_To do_. A single figure is the whole answer: the number of lines in the entries that contain "pour".
-- -- --
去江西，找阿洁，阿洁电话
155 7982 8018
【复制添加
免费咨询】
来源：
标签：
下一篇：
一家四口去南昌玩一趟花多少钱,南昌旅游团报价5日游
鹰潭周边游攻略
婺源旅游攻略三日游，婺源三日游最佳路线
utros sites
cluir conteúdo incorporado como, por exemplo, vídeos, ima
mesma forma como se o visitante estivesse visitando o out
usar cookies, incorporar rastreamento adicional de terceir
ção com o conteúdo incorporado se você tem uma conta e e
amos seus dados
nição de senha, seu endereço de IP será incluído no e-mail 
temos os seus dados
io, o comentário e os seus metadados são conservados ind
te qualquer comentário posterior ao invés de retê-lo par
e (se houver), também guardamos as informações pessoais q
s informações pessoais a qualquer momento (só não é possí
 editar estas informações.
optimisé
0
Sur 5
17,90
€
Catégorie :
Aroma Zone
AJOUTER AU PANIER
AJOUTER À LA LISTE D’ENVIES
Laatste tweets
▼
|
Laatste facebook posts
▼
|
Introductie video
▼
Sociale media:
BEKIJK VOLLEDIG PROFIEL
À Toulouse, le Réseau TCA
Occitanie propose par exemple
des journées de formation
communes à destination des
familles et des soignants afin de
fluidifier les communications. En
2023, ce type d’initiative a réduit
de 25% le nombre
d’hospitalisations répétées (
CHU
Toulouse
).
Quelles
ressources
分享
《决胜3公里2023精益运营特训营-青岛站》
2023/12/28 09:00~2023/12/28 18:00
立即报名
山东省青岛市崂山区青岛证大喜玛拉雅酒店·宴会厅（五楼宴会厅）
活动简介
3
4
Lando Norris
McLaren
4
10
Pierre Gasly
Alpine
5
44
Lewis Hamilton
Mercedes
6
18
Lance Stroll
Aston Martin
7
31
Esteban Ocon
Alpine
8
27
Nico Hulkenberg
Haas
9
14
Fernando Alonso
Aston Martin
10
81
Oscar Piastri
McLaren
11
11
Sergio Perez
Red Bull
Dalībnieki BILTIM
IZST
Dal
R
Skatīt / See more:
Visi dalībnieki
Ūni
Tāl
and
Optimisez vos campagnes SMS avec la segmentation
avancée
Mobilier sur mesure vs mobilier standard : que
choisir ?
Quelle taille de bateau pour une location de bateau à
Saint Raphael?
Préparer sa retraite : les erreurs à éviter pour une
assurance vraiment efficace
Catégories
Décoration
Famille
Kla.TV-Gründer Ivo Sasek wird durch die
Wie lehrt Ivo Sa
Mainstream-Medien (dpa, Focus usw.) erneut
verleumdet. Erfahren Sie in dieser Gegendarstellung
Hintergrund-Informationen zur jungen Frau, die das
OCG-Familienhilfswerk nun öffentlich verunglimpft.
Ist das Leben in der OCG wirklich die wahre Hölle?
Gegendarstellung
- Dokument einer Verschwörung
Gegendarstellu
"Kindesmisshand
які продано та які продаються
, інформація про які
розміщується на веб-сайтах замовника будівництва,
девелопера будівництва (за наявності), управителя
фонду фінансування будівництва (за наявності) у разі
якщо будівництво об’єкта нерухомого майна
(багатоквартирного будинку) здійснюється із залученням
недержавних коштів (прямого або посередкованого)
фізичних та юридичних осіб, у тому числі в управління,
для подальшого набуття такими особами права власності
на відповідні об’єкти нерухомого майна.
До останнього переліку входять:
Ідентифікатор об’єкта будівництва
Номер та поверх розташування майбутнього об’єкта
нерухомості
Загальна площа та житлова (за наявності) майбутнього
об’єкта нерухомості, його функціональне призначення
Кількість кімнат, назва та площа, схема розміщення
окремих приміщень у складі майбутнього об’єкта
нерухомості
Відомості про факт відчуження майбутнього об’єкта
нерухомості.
-- -- --
_Reply_. 2